Here's the proper way to write what you meant:

int i=2;                     // move declaration out
for(/*int i=2*/;i<num;i++){ 
        if(num % i == 0){ 
            return false;
        } // else            // and the final test too
}
if(i == num){                
    return true;
}

But that's not efficient. You only have to check for i's not exceeding of sqrt(num). Plus, if you check num%2, there's no more need to check any other even numbers, so you can use an increment of 2. Or you can even count by 6:

if( num == 2 || num == 3 ) return true;
if( num < 2 || num % 2 == 0 || num % 3 == 0 ) return false;
for( int i=5, j=7, lim=sqrt(num); i<=lim; i+=6, j+=6 ){   
        if( num % i == 0 || num % j == 0 ){ 
            return false;
        } 
}
return true;

_{(notice: this is more efficient than another answer here, which says it's an "optimization" of an initial version of this answer).}

Answer 2

bool isprime(int n)
{
    if(n<2) return false;
    if(n==2)return true;
    for(int i=2;i<=sqrt(n);i++)
        if(n%i==0) return false;
    return true;
}

Answer 3

bool CheckPrime(int num) {
    bool yayornay = true;
    for(int i = 2; i < num; i++) {
         if(num % i == 0) {
             yayornay = false;
             break;
         }
    }
    return yayornay;
}

Answer 4

i == num will never occur, since your loop condition is i<num. Try:

for(int i=2;i<num;i++){ //primes are allowed to be divided by 1 so we start at 2
    if(num % i == 0){ //can be divided by a number other than itself or 1 so we trip out
        return false;
    } else if(i == num-1){ //if we've already done checks as high as possible and not tripped out yet then report success
        return true;
    }
}

As pointed out below, the else condition here is redundant, and you only need to check from 2 to sqrt(num) - since the remaining factors have already been checked.

There are more improvements that can be made depending on how complex you want to make the problem. Most methods in reality use probabilistic algorithms.

Answer 5

A small optimization for Will Ness's code, just calculate the sqrt of the number outside the for. The condition check executes many times and has no sense to calculate sqrt each time.
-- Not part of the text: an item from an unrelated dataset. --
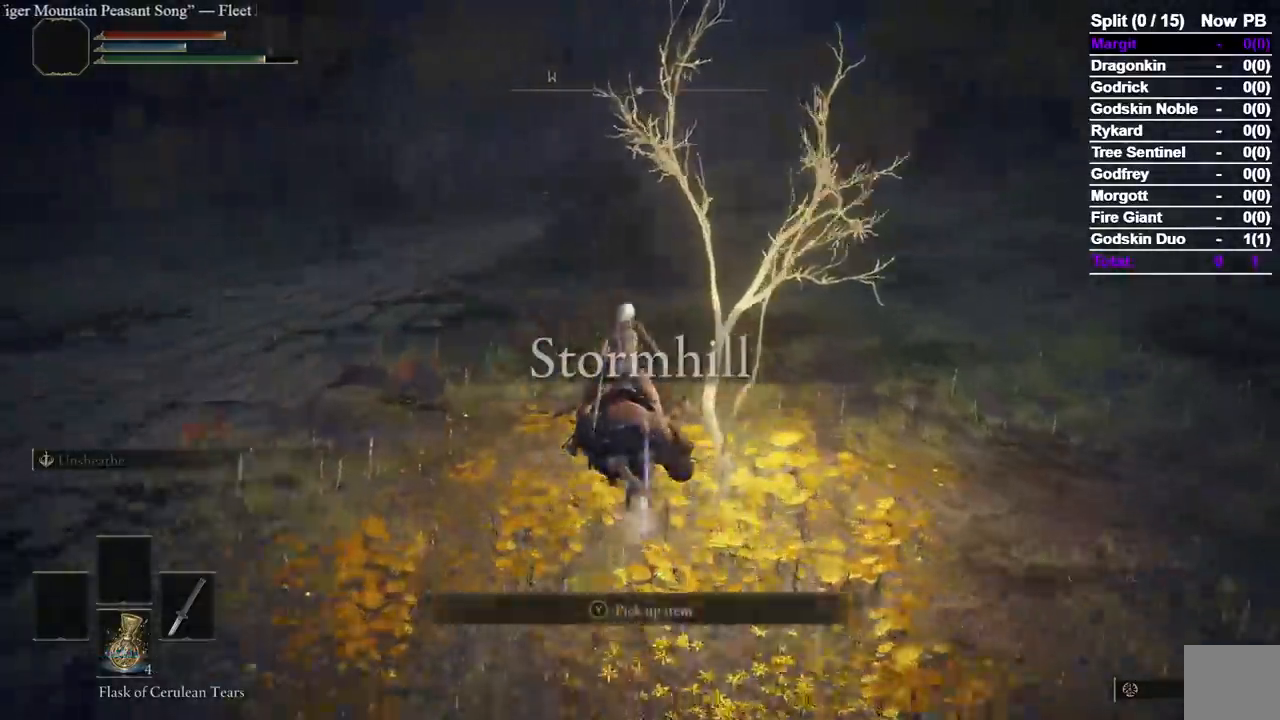
{"buttons": ["Y"], "left_stick": "up", "right_stick": "center"}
if( num == 2 ) return true;
if( num < 2 || num % 2 == 0 ) return false;
int sqrt = sqrt(num);

for( int i=3; i<=sqrt; i+=2 ){   
        if(num % i == 0){ 
            return false;
        } 
}
return true;

So far I think that this is the most efficient way!

Answer 6

You don't have to check every number, as a lot of them can easily be ruled out. For example, after checking that num is not divisible by 2, you can skip all other even numbers. That saves you half the tests.

We also definitely know that any other factor must be less than num/2 (or really sqrt(num), but that is harder to compute). That knowledge can save us another half of the tests.

So now we have:

if (num % 2 == 0)
    return false;

for(int i = 3; i < num / 2; i += 2){ 
     if(num % i == 0){ //can be divided by a number other than itself or 1 so we trip out
         return false;
     }
}

// arriving here we have found no factors, so it must be a prime
return true;